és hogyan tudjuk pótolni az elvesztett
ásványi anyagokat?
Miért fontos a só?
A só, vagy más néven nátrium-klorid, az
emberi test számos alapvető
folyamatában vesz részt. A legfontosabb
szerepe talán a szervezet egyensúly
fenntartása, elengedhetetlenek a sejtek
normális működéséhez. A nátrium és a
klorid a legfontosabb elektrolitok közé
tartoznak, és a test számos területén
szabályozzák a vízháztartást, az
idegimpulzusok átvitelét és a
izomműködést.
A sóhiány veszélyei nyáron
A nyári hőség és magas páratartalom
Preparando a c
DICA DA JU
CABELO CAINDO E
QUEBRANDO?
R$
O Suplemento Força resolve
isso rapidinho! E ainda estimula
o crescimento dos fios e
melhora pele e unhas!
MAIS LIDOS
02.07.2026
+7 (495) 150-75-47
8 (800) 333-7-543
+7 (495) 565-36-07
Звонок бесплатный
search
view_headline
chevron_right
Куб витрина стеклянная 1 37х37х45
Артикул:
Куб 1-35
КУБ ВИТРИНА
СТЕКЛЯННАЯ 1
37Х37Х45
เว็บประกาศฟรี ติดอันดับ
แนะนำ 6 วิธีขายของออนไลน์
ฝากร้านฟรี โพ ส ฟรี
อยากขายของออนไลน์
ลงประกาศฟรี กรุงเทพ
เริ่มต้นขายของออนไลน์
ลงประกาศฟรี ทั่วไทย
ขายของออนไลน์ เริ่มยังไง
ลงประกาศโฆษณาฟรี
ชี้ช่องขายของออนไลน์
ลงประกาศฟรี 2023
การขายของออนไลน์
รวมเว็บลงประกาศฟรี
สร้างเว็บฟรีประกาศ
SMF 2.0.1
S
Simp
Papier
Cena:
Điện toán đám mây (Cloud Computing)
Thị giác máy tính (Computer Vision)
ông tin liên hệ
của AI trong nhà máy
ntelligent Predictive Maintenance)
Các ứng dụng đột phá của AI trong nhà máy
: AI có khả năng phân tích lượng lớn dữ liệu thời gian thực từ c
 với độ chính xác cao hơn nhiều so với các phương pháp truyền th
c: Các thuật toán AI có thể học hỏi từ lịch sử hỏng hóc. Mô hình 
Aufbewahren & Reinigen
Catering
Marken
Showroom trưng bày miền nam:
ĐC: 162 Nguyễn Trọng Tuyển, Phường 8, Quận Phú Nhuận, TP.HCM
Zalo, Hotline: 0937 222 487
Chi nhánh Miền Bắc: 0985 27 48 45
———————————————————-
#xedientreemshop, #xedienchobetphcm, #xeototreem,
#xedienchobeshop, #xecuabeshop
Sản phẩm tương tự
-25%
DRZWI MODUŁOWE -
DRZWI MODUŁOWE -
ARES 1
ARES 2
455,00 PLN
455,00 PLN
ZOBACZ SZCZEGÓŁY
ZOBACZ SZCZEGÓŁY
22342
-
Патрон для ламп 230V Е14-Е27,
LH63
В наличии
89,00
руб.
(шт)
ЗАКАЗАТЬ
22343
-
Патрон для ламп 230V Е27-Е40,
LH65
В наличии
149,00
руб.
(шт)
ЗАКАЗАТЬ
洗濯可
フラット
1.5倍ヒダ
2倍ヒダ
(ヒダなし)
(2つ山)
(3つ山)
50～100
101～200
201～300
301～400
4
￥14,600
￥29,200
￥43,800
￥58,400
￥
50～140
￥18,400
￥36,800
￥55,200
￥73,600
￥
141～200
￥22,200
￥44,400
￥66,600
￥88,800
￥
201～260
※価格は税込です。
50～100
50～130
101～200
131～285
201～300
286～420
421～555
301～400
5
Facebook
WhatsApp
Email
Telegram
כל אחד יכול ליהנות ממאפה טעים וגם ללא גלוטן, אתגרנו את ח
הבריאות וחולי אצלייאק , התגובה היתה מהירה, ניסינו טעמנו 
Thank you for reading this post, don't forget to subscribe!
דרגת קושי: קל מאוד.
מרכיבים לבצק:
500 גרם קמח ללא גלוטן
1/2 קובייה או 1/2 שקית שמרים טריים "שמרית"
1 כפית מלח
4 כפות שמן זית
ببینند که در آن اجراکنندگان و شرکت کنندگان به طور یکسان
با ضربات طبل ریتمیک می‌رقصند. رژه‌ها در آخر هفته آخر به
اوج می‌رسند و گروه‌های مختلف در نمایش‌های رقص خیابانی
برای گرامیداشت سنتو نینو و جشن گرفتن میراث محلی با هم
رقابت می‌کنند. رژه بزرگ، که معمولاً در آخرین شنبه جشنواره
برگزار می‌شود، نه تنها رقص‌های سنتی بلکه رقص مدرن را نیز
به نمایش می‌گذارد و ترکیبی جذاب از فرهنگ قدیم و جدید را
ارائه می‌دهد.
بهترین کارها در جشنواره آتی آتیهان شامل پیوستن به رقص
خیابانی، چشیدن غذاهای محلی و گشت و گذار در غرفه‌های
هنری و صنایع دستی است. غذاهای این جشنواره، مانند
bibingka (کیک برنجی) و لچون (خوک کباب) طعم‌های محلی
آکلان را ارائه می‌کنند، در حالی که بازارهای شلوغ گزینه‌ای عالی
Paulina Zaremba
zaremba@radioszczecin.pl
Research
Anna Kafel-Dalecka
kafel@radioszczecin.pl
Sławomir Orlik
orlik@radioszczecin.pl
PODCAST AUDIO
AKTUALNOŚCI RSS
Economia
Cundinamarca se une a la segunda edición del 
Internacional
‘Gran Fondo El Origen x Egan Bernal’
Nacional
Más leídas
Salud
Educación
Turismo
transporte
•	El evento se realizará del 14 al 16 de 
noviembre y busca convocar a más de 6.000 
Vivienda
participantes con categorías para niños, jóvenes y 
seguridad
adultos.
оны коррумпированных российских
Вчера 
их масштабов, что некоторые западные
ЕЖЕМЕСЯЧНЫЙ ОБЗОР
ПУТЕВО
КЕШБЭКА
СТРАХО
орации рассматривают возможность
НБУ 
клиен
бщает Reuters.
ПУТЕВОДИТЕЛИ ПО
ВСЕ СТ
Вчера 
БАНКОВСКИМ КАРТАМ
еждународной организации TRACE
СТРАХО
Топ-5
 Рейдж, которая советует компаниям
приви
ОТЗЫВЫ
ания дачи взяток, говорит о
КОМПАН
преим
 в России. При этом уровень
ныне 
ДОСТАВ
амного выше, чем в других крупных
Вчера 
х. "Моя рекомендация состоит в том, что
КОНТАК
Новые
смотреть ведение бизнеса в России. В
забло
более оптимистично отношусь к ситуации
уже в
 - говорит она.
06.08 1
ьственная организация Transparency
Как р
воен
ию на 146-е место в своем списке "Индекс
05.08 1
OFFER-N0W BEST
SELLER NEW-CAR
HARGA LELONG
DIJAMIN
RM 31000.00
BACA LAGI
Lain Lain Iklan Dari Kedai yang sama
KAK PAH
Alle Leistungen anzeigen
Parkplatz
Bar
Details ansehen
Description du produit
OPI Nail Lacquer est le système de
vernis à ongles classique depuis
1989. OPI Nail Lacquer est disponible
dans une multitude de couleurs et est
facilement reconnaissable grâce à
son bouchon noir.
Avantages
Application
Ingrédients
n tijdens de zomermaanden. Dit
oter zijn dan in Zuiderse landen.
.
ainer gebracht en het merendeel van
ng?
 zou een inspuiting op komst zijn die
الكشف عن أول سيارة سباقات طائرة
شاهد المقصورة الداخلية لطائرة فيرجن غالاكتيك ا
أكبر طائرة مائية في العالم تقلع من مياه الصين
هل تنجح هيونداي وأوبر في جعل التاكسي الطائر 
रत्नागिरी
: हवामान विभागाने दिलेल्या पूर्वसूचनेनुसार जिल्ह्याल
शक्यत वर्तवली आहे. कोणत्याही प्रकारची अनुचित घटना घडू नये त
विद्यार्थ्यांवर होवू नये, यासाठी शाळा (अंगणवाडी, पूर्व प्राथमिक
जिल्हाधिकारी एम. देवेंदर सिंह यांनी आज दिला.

Try it. What is the number of lines above that contain "Nail"? Reply with that number only.

Response for this exercise. 2